(Collection entries)
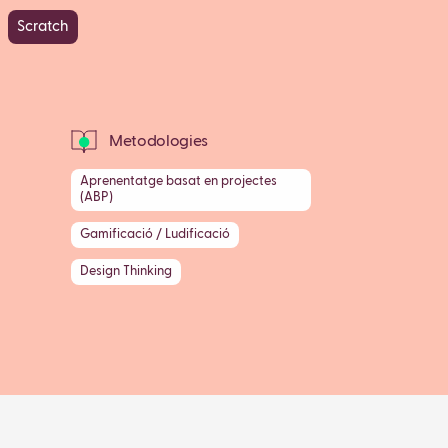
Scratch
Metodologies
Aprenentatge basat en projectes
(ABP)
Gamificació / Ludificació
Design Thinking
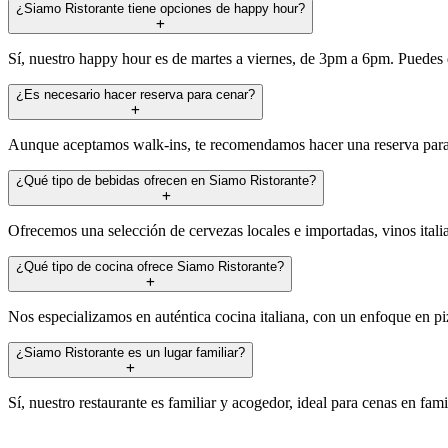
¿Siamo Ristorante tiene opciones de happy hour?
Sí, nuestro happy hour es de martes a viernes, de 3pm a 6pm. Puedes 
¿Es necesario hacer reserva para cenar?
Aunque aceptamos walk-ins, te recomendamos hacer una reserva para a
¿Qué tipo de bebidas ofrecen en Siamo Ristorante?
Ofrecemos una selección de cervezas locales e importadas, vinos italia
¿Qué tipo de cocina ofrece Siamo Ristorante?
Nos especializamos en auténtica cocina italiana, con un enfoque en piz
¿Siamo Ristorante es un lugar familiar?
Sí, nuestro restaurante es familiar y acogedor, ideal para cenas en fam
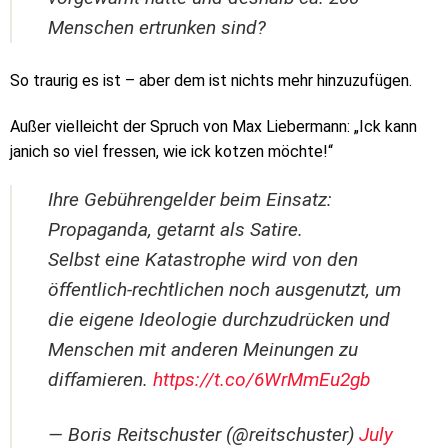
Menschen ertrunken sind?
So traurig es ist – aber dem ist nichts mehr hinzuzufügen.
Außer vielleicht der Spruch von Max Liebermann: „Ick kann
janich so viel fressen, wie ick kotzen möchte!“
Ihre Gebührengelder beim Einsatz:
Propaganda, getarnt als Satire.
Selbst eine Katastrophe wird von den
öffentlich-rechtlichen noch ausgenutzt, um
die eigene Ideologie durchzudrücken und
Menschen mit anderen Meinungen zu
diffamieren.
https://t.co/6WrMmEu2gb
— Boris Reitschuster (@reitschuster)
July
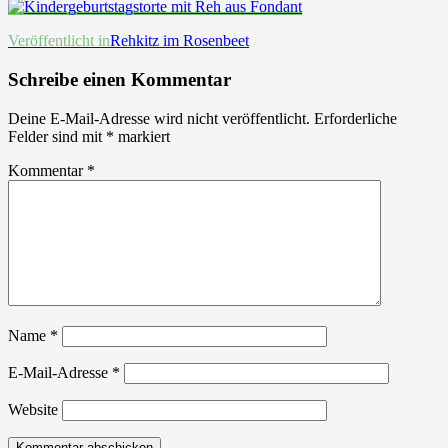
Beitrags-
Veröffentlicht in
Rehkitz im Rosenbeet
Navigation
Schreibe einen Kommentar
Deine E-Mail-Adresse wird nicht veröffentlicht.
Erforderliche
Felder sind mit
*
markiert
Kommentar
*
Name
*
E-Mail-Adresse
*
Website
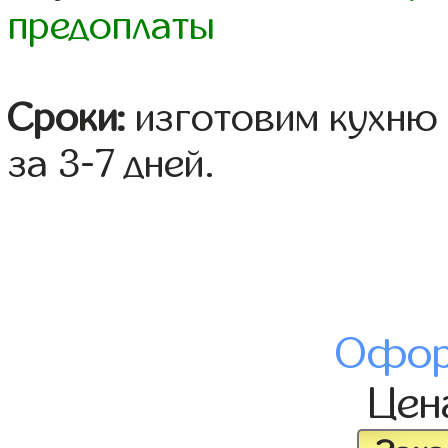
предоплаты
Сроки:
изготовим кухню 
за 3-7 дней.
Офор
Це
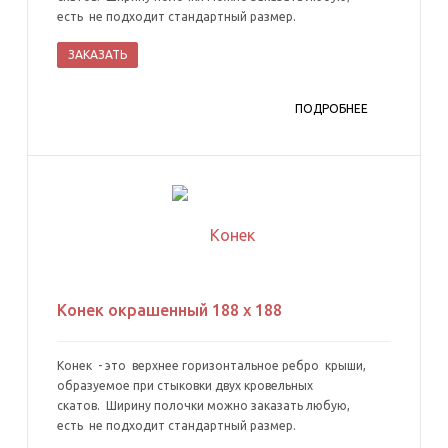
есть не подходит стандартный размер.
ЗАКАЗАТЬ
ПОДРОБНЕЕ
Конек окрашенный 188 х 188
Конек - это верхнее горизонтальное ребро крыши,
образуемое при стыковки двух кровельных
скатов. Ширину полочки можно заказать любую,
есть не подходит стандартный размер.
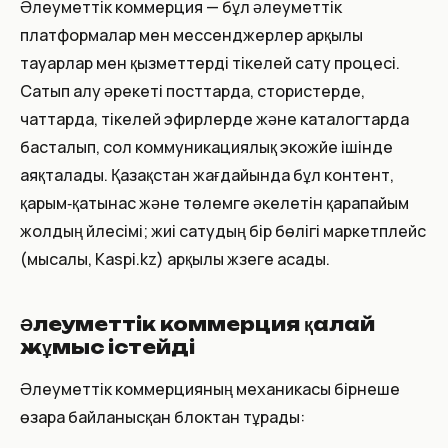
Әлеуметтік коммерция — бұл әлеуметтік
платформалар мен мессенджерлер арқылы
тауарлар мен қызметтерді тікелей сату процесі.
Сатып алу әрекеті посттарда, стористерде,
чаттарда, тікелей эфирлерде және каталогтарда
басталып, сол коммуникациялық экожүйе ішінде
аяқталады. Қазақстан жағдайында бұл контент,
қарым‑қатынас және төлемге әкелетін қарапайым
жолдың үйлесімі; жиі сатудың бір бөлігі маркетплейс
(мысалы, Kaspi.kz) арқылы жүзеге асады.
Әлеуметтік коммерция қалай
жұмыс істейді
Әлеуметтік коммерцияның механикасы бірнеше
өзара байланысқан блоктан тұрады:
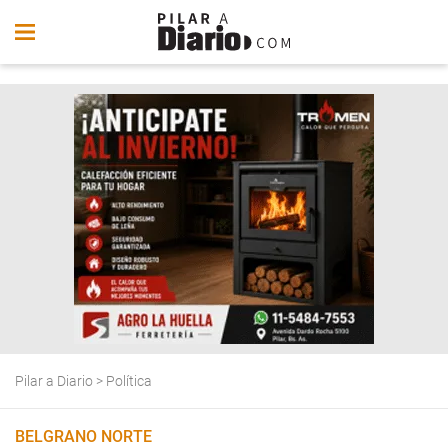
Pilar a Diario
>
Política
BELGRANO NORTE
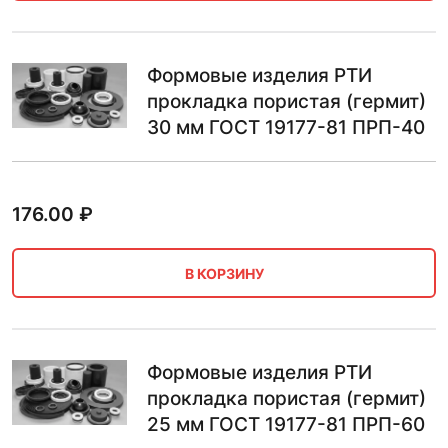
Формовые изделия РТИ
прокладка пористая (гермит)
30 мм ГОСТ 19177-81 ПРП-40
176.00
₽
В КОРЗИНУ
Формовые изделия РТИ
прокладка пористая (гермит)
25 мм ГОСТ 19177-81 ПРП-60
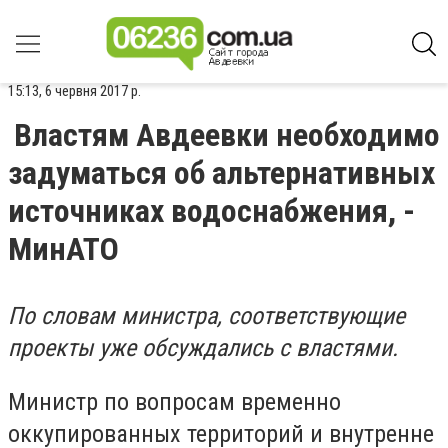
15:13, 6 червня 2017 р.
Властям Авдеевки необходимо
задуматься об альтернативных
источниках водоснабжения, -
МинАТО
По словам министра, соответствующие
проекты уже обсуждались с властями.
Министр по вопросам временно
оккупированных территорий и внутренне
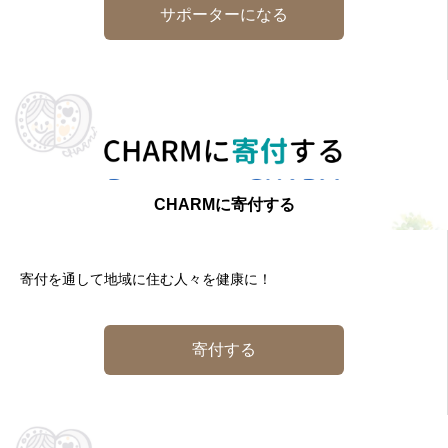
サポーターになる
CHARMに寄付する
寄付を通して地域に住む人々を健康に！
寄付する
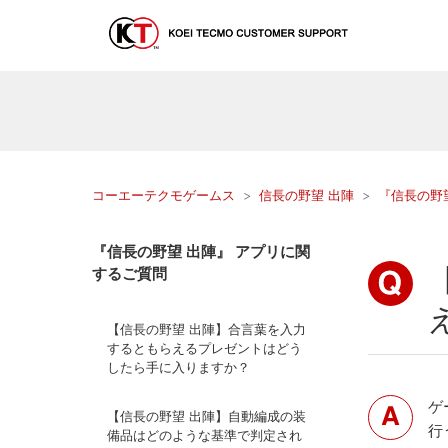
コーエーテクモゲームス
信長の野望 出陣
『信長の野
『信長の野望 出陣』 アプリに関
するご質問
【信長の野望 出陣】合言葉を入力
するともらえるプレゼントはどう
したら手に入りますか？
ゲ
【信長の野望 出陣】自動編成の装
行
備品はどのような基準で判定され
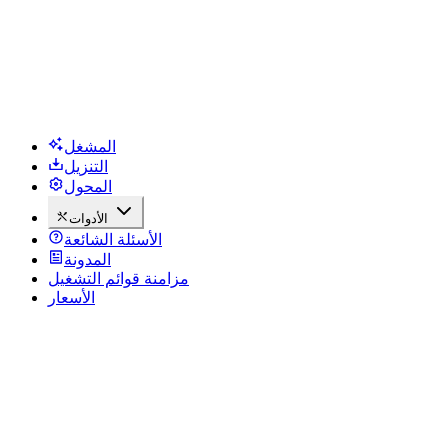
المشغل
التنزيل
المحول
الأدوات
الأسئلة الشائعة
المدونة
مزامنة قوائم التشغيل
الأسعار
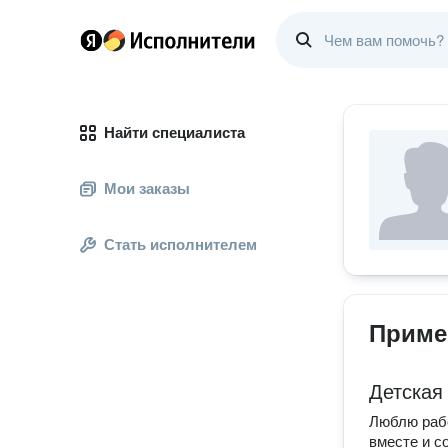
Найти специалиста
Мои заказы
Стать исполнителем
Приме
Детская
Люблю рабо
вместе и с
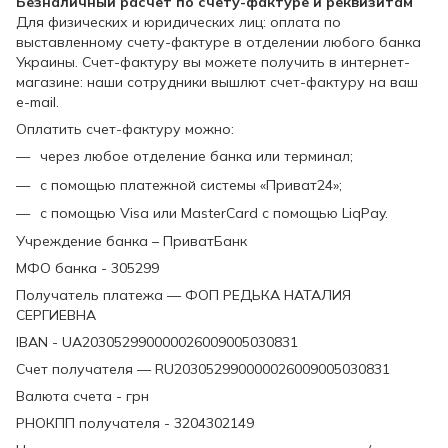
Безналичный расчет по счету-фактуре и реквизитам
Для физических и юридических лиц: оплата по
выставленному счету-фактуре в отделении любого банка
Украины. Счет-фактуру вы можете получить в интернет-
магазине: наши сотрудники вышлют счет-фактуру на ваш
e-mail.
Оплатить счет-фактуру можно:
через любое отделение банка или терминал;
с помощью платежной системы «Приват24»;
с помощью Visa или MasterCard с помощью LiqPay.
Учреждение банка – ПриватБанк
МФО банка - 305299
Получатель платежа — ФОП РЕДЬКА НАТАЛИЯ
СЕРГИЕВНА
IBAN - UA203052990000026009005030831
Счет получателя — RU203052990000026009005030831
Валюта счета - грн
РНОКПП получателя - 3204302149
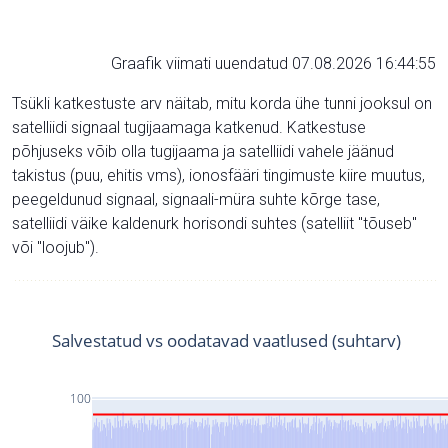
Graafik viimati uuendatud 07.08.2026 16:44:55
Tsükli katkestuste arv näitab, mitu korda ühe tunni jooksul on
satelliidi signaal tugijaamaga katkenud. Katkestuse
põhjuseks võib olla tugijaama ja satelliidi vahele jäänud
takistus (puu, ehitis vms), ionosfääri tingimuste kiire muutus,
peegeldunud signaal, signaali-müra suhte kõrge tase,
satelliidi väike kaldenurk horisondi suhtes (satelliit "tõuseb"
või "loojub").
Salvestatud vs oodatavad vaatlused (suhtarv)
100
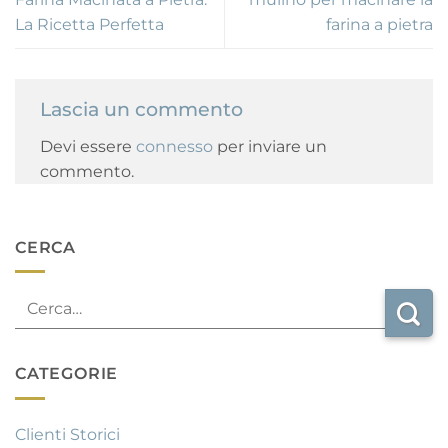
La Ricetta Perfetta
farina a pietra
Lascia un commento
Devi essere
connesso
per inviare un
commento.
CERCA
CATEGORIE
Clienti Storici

# [To-do item]
Write the data above out exactly. Leave out any pictures.

# [Expected output]
Scratch
Metodologies
Aprenentatge basat en projectes
(ABP)
Gamificació / Ludificació
Design Thinking
¿Siamo Ristorante tiene opciones de happy hour?
Sí, nuestro happy hour es de martes a viernes, de 3pm a 6pm. Puedes 
¿Es necesario hacer reserva para cenar?
Aunque aceptamos walk-ins, te recomendamos hacer una reserva para a
¿Qué tipo de bebidas ofrecen en Siamo Ristorante?
Ofrecemos una selección de cervezas locales e importadas, vinos italia
¿Qué tipo de cocina ofrece Siamo Ristorante?
Nos especializamos en auténtica cocina italiana, con un enfoque en piz
¿Siamo Ristorante es un lugar familiar?
Sí, nuestro restaurante es familiar y acogedor, ideal para cenas en fam
Menschen ertrunken sind?
So traurig es ist – aber dem ist nichts mehr hinzuzufügen.
Außer vielleicht der Spruch von Max Liebermann: „Ick kann
janich so viel fressen, wie ick kotzen möchte!“
Ihre Gebührengelder beim Einsatz:
Propaganda, getarnt als Satire.
Selbst eine Katastrophe wird von den
öffentlich-rechtlichen noch ausgenutzt, um
die eigene Ideologie durchzudrücken und
Menschen mit anderen Meinungen zu
diffamieren.
https://t.co/6WrMmEu2gb
— Boris Reitschuster (@reitschuster)
July
Beitrags-
Veröffentlicht in
Rehkitz im Rosenbeet
Navigation
Schreibe einen Kommentar
Deine E-Mail-Adresse wird nicht veröffentlicht.
Erforderliche
Felder sind mit
*
markiert
Kommentar
*
Name
*
E-Mail-Adresse
*
Website
предоплаты
Сроки:
изготовим кухню 
за 3-7 дней.
Офор
Це
есть не подходит стандартный размер.
ЗАКАЗАТЬ
ПОДРОБНЕЕ
Конек окрашенный 188 х 188
Конек - это верхнее горизонтальное ребро крыши,
образуемое при стыковки двух кровельных
скатов. Ширину полочки можно заказать любую,
есть не подходит стандартный размер.
Әлеуметтік коммерция — бұл әлеуметтік
платформалар мен мессенджерлер арқылы
тауарлар мен қызметтерді тікелей сату процесі.
Сатып алу әрекеті посттарда, стористерде,
чаттарда, тікелей эфирлерде және каталогтарда
басталып, сол коммуникациялық экожүйе ішінде
аяқталады. Қазақстан жағдайында бұл контент,
қарым‑қатынас және төлемге әкелетін қарапайым
жолдың үйлесімі; жиі сатудың бір бөлігі маркетплейс
(мысалы, Kaspi.kz) арқылы жүзеге асады.
Әлеуметтік коммерция қалай
жұмыс істейді
Әлеуметтік коммерцияның механикасы бірнеше
өзара байланысқан блоктан тұрады:
Pilar a Diario
>
Política
BELGRANO NORTE
Формовые изделия РТИ
прокладка пористая (гермит)
30 мм ГОСТ 19177-81 ПРП-40
176.00
₽
В КОРЗИНУ
Формовые изделия РТИ
прокладка пористая (гермит)
25 мм ГОСТ 19177-81 ПРП-60
15:13, 6 червня 2017 р.
Властям Авдеевки необходимо
задуматься об альтернативных
источниках водоснабжения, -
МинАТО
По словам министра, соответствующие
проекты уже обсуждались с властями.
Министр по вопросам временно
оккупированных территорий и внутренне
サポーターになる
CHARMに寄付する
寄付を通して地域に住む人々を健康に！
寄付する
コーエーテクモゲームス
信長の野望 出陣
『信長の野
『信長の野望 出陣』 アプリに関
するご質問
【信長の野望 出陣】合言葉を入力
するともらえるプレゼントはどう
したら手に入りますか？
ゲ
【信長の野望 出陣】自動編成の装
行
備品はどのような基準で判定され
المشغل
التنزيل
المحول
الأدوات
الأسئلة الشائعة
المدونة
مزامنة قوائم التشغيل
الأسعار
Найти специалиста
Мои заказы
Стать исполнителем
Приме
Детская
Люблю рабо
вместе и с
Безналичный расчет по счету-фактуре и реквизитам
Для физических и юридических лиц: оплата по
выставленному счету-фактуре в отделении любого банка
Украины. Счет-фактуру вы можете получить в интернет-
магазине: наши сотрудники вышлют счет-фактуру на ваш
e-mail.
Оплатить счет-фактуру можно:
через любое отделение банка или терминал;
с помощью платежной системы «Приват24»;
с помощью Visa или MasterCard с помощью LiqPay.
Учреждение банка – ПриватБанк
МФО банка - 305299
Получатель платежа — ФОП РЕДЬКА НАТАЛИЯ
СЕРГИЕВНА
IBAN - UA203052990000026009005030831
Счет получателя — RU203052990000026009005030831
Валюта счета - грн
РНОКПП получателя - 3204302149
Graafik viimati uuendatud 07.08.2026 16:44:55
Tsükli katkestuste arv näitab, mitu korda ühe tunni jooksul on
satelliidi signaal tugijaamaga katkenud. Katkestuse
põhjuseks võib olla tugijaama ja satelliidi vahele jäänud
takistus (puu, ehitis vms), ionosfääri tingimuste kiire muutus,
peegeldunud signaal, signaali-müra suhte kõrge tase,
satelliidi väike kaldenurk horisondi suhtes (satelliit "tõuseb"
või "loojub").
Salvestatud vs oodatavad vaatlused (suhtarv)
100
La Ricetta Perfetta
farina a pietra
Lascia un commento
Devi essere
connesso
per inviare un
commento.
CERCA
CATEGORIE
Clienti Storici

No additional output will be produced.